Compare these numbers to Apple's iOS and Google's Android - 62.6 % and 32.5 % respectively - and you can see just how badly Microsoft has been unable to penetrate the new gadgets coming out in the market.
This is a quite significant signal of Microsoft's fate in the coming future. More and more individuals are turning to great electronics gadgets like phablets and tablets instead of desktop computers and laptop computers. If Microsoft's Windows platforms are not used on the new gadgets to come out in the market, then it will see itself continuously but certainly get strangled out of the business.
What is far more troubling is that Microsoft is starting to fall away Google in a market that was traditionally Microsoft's: laptops.
Even if you disregard the hot tech electronics gadgets coming out and focus on laptop PCs, you will see that Google's Chrome operating system is starting to turn into well-known enough to threaten Microsoft. Acer played a huge function in introducing individuals to Windows 8 by plunging the new technologies in its laptops, but two consecutive quarters of losses has forced the former Windows stalwart to start selling laptops powered by Chrome instead of Windows.
Acer isn't the only organization that has started flirting with the Chrome and Android operating systems. Hewlett-Packard and Lenovo are two important PC players that have started using Chromebooks into their rosters. All 3 hardware makers, nevertheless, are seeing a fall in desktop and laptop computer sales. Lenovo and Acer are in a position to somewhat fill the gaps with increased tablet pc sales, but HP is the only organization that has been unable to see any substantial sales in its own lines of tablet computers.

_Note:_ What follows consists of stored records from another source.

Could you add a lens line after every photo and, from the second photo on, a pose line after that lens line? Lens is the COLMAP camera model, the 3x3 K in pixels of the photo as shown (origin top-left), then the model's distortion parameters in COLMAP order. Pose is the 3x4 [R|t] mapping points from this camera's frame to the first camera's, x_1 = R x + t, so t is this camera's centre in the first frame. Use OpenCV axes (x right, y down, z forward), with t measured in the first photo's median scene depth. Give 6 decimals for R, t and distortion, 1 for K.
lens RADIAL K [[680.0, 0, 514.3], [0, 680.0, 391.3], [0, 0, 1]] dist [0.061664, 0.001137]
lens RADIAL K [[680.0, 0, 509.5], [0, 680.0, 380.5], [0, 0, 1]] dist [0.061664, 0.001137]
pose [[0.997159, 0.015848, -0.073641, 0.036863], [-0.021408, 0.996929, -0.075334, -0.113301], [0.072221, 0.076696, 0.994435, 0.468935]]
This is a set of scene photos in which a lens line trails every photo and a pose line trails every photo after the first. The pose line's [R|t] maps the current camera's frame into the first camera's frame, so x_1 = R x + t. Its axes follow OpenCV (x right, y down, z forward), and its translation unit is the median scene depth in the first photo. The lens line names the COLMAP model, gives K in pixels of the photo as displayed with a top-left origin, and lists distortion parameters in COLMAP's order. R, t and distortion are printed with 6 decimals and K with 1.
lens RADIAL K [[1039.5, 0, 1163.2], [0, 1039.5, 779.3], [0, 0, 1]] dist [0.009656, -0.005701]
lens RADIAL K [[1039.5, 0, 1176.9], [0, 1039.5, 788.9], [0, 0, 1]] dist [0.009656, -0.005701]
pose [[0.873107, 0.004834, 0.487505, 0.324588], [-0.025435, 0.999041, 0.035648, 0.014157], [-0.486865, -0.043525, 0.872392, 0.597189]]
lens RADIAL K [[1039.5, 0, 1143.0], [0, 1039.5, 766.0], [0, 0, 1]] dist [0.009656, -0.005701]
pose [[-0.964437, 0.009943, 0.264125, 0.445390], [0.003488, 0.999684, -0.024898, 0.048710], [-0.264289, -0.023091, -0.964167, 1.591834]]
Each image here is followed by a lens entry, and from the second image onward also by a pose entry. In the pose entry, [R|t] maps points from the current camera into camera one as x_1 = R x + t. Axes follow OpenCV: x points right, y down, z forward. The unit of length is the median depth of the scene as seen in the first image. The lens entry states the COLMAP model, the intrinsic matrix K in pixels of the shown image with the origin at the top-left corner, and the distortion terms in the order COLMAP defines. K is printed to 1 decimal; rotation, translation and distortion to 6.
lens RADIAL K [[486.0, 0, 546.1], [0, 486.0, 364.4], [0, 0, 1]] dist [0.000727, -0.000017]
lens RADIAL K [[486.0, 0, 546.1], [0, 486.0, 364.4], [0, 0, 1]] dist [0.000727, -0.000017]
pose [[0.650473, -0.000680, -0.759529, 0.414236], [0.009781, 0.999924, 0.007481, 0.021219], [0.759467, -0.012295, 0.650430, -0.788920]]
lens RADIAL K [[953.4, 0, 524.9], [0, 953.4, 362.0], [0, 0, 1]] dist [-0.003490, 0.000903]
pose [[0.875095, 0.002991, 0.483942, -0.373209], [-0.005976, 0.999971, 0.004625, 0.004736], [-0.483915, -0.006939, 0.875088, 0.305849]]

And here's the most telling indicator that individuals are not understanding the new path that Microsoft is taking: the older Windows 7 and Windows XP operating systems are actually gaining market even though Windows 8 has been out for so long now. The current market share for Windows 8 is at 5.4%, which grew .3% from final month. This growth, nevertheless, was not gained from customers upgrading from Windows XP or Windows 7 but from the anemically received Windows Vista - which declined by 38%. Windows 7 grew .12% to attain 44.49% whilst Windows XP saw a startling 0.02 % crawl in spite of it becoming over 11 years old.
To cut a long story brief, Microsoft is becoming old and not in the new gadgets that individuals are expecting . If the aged makers of the PC can not click with the customers of the newest electronics gadgets, then all it can do is lay on its deathbed and wait for the end to come.